Entering Northwestern in 2008, Welch started for the Northwestern Wildcats as a true freshman. As a true freshman, he qualified for the NCAA wrestling national tournament. As a redshirt sophomore, Welch qualified for the NCAA tournament again and placed 6th after losing to Bubba Jenkins of Arizona State in the semi-finals to earn All-American honors. In 2011, during Welch's redshirt junior season, he was invited to wrestle at the 46th NWCA All-Star Classic where he beat Ganbayar Sanjaa of American University. Welch placed 4th for All-American honors his redshirt junior year. Welch won the famed 49th Midlands tournament hosted by his home school Northwestern, and led Northwestern to its highest team place at the tournament with the Wildcats placing 2nd overall behind Iowa.
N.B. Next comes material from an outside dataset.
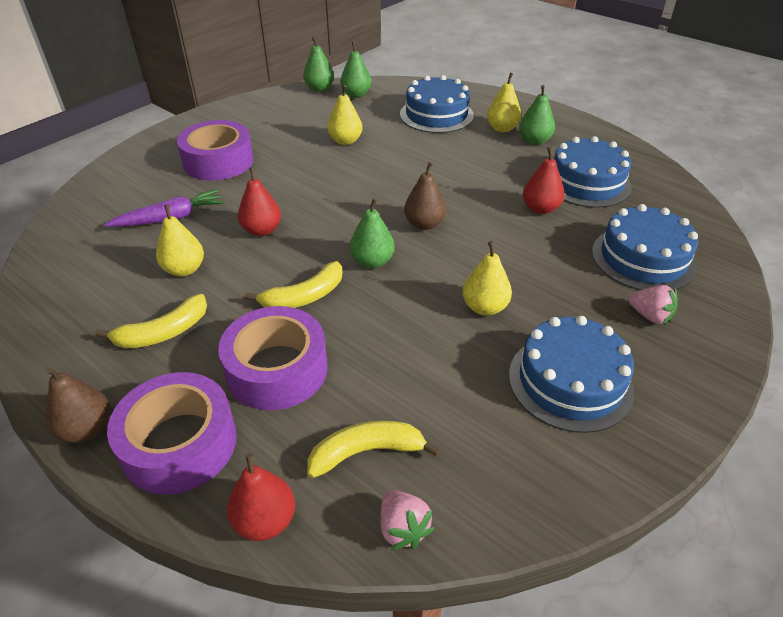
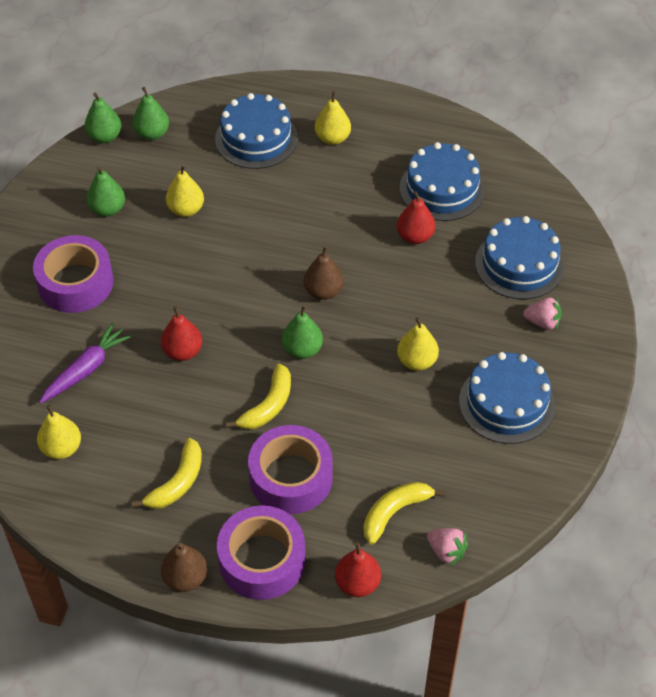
camera: 25 degrees left, 10 degrees up
(184, 269) = (145, 418): yellow pear -> yellow pear (62, 448)
(534, 141) = (371, 146): green pear -> green pear (107, 209)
In 2013, Welch won a Big Ten championship and placed 2nd at the NCAA championships, making him a 3-time NCAA All-American.

==Honors==
In 2023, Welch was inducted into the California Wrestling Hall of Fame.

==Personal life==
Welch was born in Walnut Creek, California to John and Barbara Welch. He graduated as an English Major at Northwestern University. Welch coached wrestling at Loyola Academy and now serves as head coach at San Francisco State University.